Les chevaux contribuent à limiter les départs de feux en broutant la végétation basse
Les chercheurs ont comparé les zones pâturées et des parcelles témoins clôturées. Le contraste est net : dans les zones avec chevaux, la hauteur et la densité de la végétation ont nettement diminué. Ce simple mécanisme naturel suffit à ralentir la propagation du feu. En revanche, leur action est plus limitée sur les broussailles ligneuses. C’est pourquoi l’étude suggère d’introduire une combinaison de grands herbivores pour une efficacité maximale : chevaux, cerfs, bisons ou bovins rustiques.
Un maillon clé dans la chaîne de la biodiversité

Au-delà de la gestion du feu, les Sorraia jouent un rôle écologique fondamental. En créant une mosaïque d’habitats diversifiés, ils permettent le retour d’une flore variée et de pollinisateurs essentiels. Le piétinement des sols, les excréments et la dispersion des graines favorisent également le renouvellement du sol et la croissance d’espèces végétales autochtones.
Une renaissance écologique en marche
Le projet mené par Rewilding Portugal 1 s’inscrit dans une vision plus large portée par l’organisation européenne Rewilding Europe 2. Depuis 2011, cette initiative vise à réintroduire des chevaux semi-sauvages dans divers écosystèmes, du Przewalski en Espagne au Konik en Bulgarie. La vallée du Côa est l’un des fleurons de ce réseau. Là, le Sorraia n’est pas seulement un outil de gestion écologique : il devient un symbole du patrimoine vivant portugais.
Les résultats scientifiques ne laissent pas place au doute. Dans les deux zones testées, la diversité des plantes à fleurs a augmenté, attirant davantage de papillons et d’abeilles. Mieux encore : la matière organique dans le sol s’est enrichie, condition essentielle à la résilience des écosystèmes post-incendie. À Ermo das Águias, ancienne zone sinistrée, la régénération naturelle s’opère grâce au passage tranquille des chevaux.
Un atout aussi pour les communautés locales
La présence de ces chevaux n’est pas seulement bénéfique pour l’environnement. Elle attire de plus en plus de touristes sensibles aux valeurs de l’écotourisme et du tourisme de nature. Les Sorraia, au pelage gris et à la silhouette singulière, fascinent les visiteurs.
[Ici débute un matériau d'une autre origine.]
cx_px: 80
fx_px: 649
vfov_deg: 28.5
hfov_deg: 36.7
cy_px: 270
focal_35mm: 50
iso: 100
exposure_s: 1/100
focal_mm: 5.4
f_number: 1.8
Dans certaines zones de rewilding, leur observation devient une activité en soi, générant des revenus complémentaires pour les communautés rurales.
Par ailleurs, cette stratégie de réensauvagement contribue à redonner vie à des territoires longtemps désertés. Elle renforce aussi la perception positive d’un équilibre retrouvé entre nature et activité humaine, et invite à repenser les outils de prévention en intégrant davantage les dynamiques écologiques locales.
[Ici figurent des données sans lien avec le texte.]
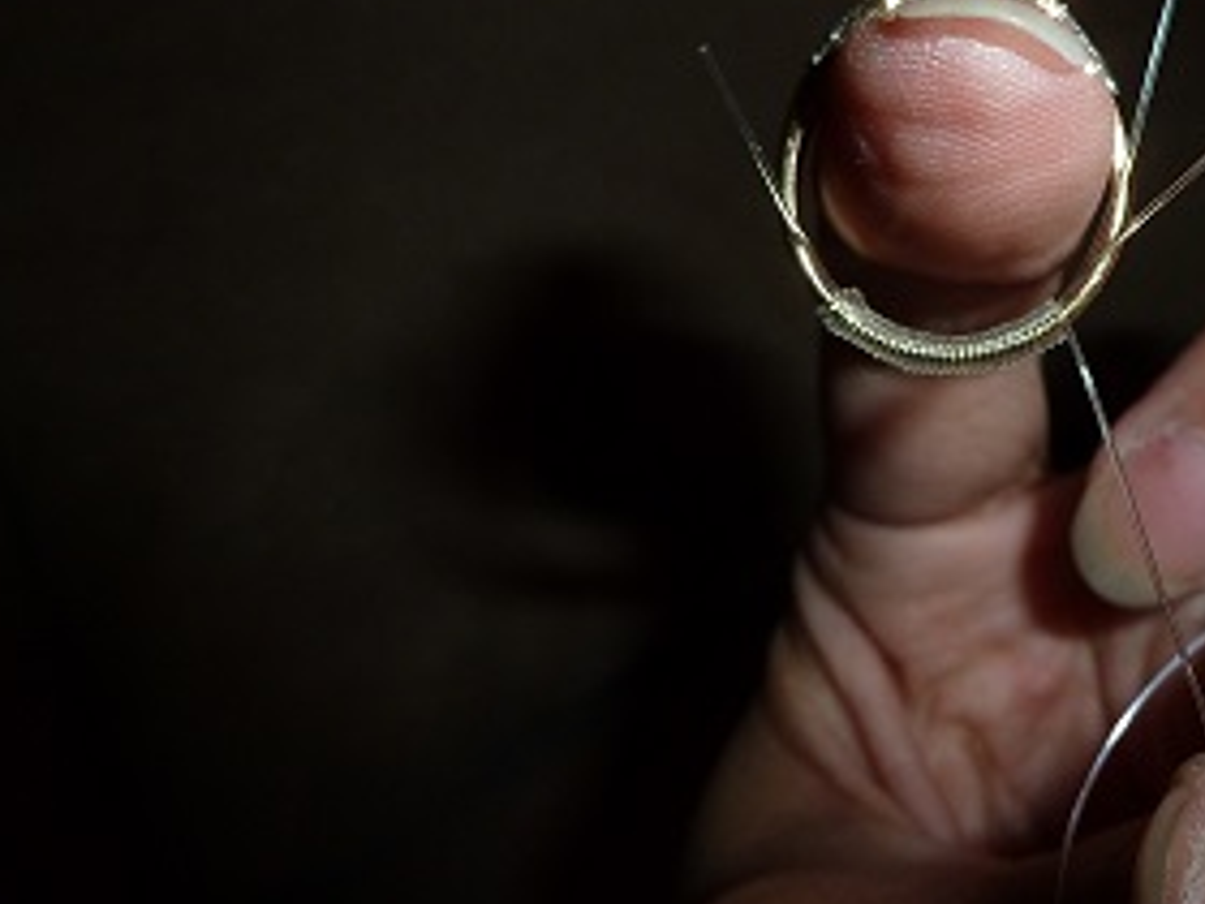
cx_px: 912
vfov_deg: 37.7
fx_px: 1288
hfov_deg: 48.1
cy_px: 224
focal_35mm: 37
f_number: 3.3
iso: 160
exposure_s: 1/60
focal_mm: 4.3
Une approche qui pourrait s’étendre en Europe
Le rapport publié en 2023 par Rewilding Europe offre un guide de référence pour tous les projets visant à réintroduire des chevaux dans les paysages européens. Il s’adresse aux ONG, collectivités locales, agriculteurs ou parcs naturels désireux de reconnecter les écosystèmes à leurs herbivores naturels. Cette méthode de gestion par la nature elle-même pourrait bien devenir un pilier des politiques d’adaptation climatique dans les zones sensibles.
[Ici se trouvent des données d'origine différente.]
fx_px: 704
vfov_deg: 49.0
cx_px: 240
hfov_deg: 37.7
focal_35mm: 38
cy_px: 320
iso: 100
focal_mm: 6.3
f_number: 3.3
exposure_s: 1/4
Impact écologique des chevaux Sorraia
Fonction | Effet observé |
---|---|
Réduction des herbacées inflammables | Prévention des feux de forêt |
Piétinement et fertilisation naturelle | Amélioration de la qualité des sols |
Dispersion de graines | Restauration de la biodiversité végétale |
Favorisation des pollinisateurs | Augmentation des plantes à fleurs |
Attractivité touristique | Valorisation des paysages et économie locale |
Dans un contexte où le climat s’emballe et les feux gagnent en intensité, le retour des chevaux semi-sauvages dans la vallée du Côa incarne une solution à la fois ancestrale et innovante. Ce modèle de rewilding, ancré dans la réalité portugaise, résonne bien au-delà des frontières. Il rappelle que parfois, la meilleure réponse à nos crises modernes réside dans le réapprentissage des équilibres naturels.